June 23, the anniversary of the granting of a patent to American inventor Christopher Latham Sholes in 1868 is celebrated around the world as Typewriter Day.
There is nothing to writing. All you do is sit down at a typewriter and bleed. – Ernest Hemingway
There’s a sound we all know, even if we don’t quite recall it. It’s the mechanical clatter of a typewriter in action. It is reminiscent of the soulless tapping of keys on modern keyboards and recalled in the sounds of the elite of the keyboard world, the mechanical keyboard. But none of them quite reach the splendor and grandeur of a typewriter in action. Typewriter Day celebrates this humble device and the amazing pieces of literature it’s brought to us over the decades.
Typewriters were originally conceived of in 1575 by an Italian printmaker, though it never saw production (and to be fair it wasn’t QUITE a typewriter, but the vestiges were there). In 1714 we have patents in Britain from a Mr. Henry Mill that seems to be a typewriter from the design and was explicitly described as being intended for that purpose. It appears that at some point the device was actually made, though it never went into production and no examples of it exist today.

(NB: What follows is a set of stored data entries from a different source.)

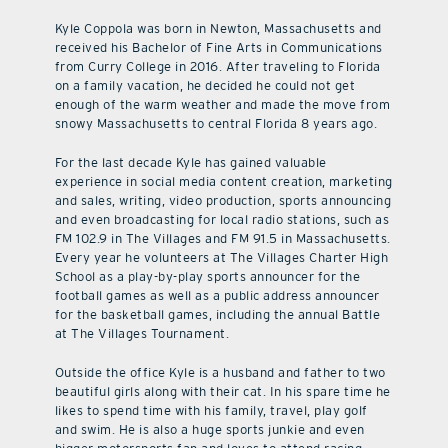
Kyle Coppola was born in Newton, Massachusetts and
received his Bachelor of Fine Arts in Communications
from Curry College in 2016. After traveling to Florida
on a family vacation, he decided he could not get
enough of the warm weather and made the move from
snowy Massachusetts to central Florida 8 years ago.
For the last decade Kyle has gained valuable
experience in social media content creation, marketing
and sales, writing, video production, sports announcing
and even broadcasting for local radio stations, such as
FM 102.9 in The Villages and FM 91.5 in Massachusetts.
Every year he volunteers at The Villages Charter High
School as a play-by-play sports announcer for the
football games as well as a public address announcer
for the basketball games, including the annual Battle
at The Villages Tournament.
Outside the office Kyle is a husband and father to two
beautiful girls along with their cat. In his spare time he
likes to spend time with his family, travel, play golf
and swim. He is also a huge sports junkie and even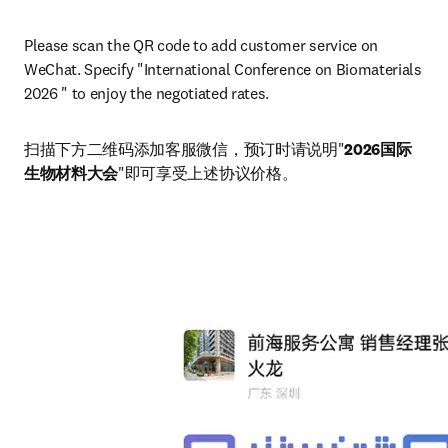
Please scan the QR code to add customer service on 
WeChat. Specify "International Conference on Biomaterials 
2026 " to enjoy the negotiated rates.
扫描下方二维码添加客服微信，预订时请说明"
2026国际
生物材料大会
"即可享受上述协议价格。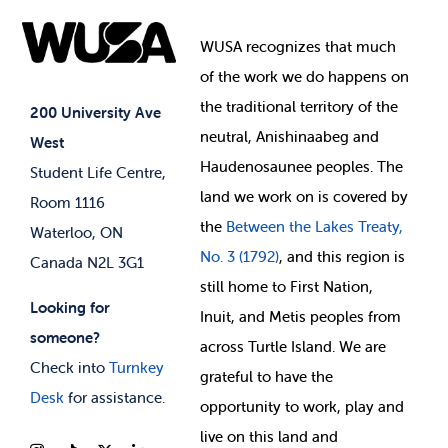
Food & Retail
Elections
Events
WUSA recognizes that
much
Student Supports
of
the work we do happens on
Your Money
Jobs & Opportunities
the
traditional territory of the
Student-run Services
200 University Ave
neutral, Anishinaabeg and
West
News & Updates
Membership Deals
Haudenosaunee peoples. The
Student Life Centre,
land we work on is covered by
Room 1116
the
Between
the Lakes Treaty,
Waterloo, ON
No. 3 (1792)
, and this region is
Canada N2L 3G1
still home to First Nation,
Looking for
Inuit, and Metis peoples from
someone?
across Turtle Island. We are
Check into
Turnkey
grateful to have the
Desk
for assistance.
opportunity to work, play and
live on this land and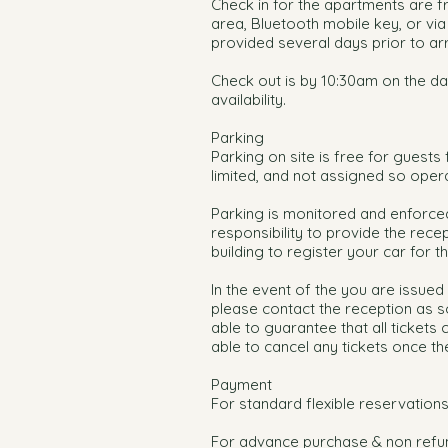
Check in for the apartments are f
area, Bluetooth mobile key, or via 
provided several days prior to arr
Check out is by 10:30am on the da
availability.
Parking
Parking on site is free for guest
limited, and not assigned so oper
Parking is monitored and enforced
responsibility to provide the recep
building to register your car for 
In the event of the you are issued 
please contact the reception as s
able to guarantee that all tickets
able to cancel any tickets once th
Payment
For standard flexible reservations
For advance purchase & non refun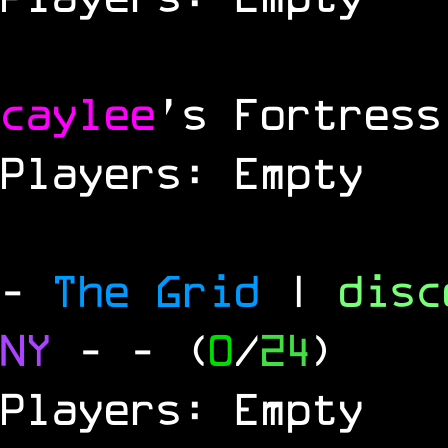
caylee
's Fortress
Players: Empty
-
The Grid
|
dis
NY
-
- (
0
/
24
)
Players: Empty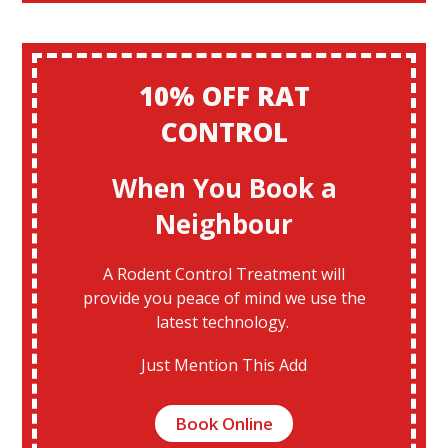
10% OFF RAT
CONTROL
When You Book a
Neighbour
A Rodent Control Treatment will
provide you peace of mind we use the
latest technology.
Just Mention This Add
Book Online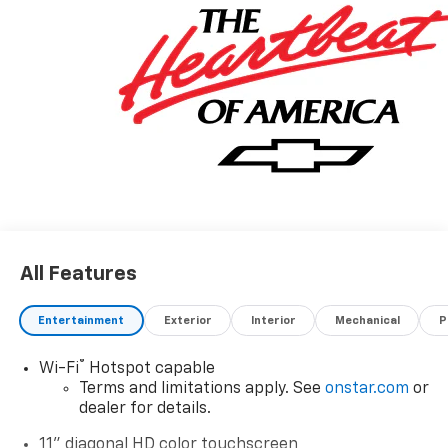
All Features
Entertainment
Exterior
Interior
Mechanical
P
®
Wi-Fi
Hotspot capable
Terms and limitations apply. See
onstar.com
or
dealer for details.
11" diagonal HD color touchscreen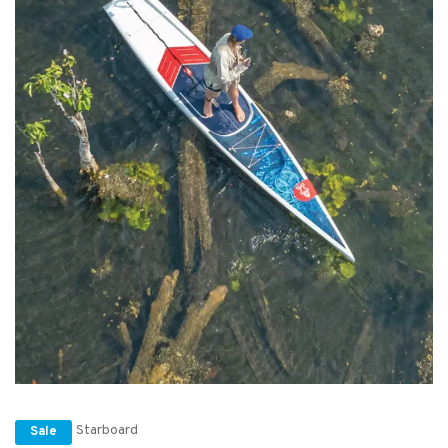
Starboard
Sale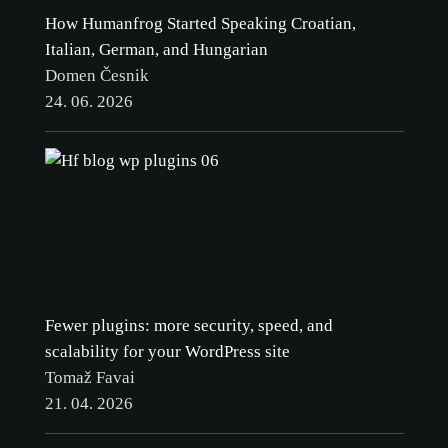
How Humanfrog Started Speaking Croatian,
Italian, German, and Hungarian
Domen Česnik
24. 06. 2026
Fewer plugins: more security, speed, and
scalability for your WordPress site
Tomaž Favai
21. 04. 2026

Another example was designed in 1802 by Agostino Fantoni to help his blind sister writer, while Pietro Conti di Vilavegna invented yet another. But it wasn’t until 1895 that a model went into actual production with the Ford Typewriter. From there the world has never looked back, and typewriters started finding their way into private homes and places of business alike.
Some of the most important classics of the last 100 years have been produced on a typewriter, including the earliest examples of Stephen King’s work, Ernest Hemingway, name a professional writer who wrote a piece of any significance, and odds are high that they were written on a typewriter. Typewriter Day reminds us that while keyboards may be the key to modern literature, the world we live in was conceived on a typewriter.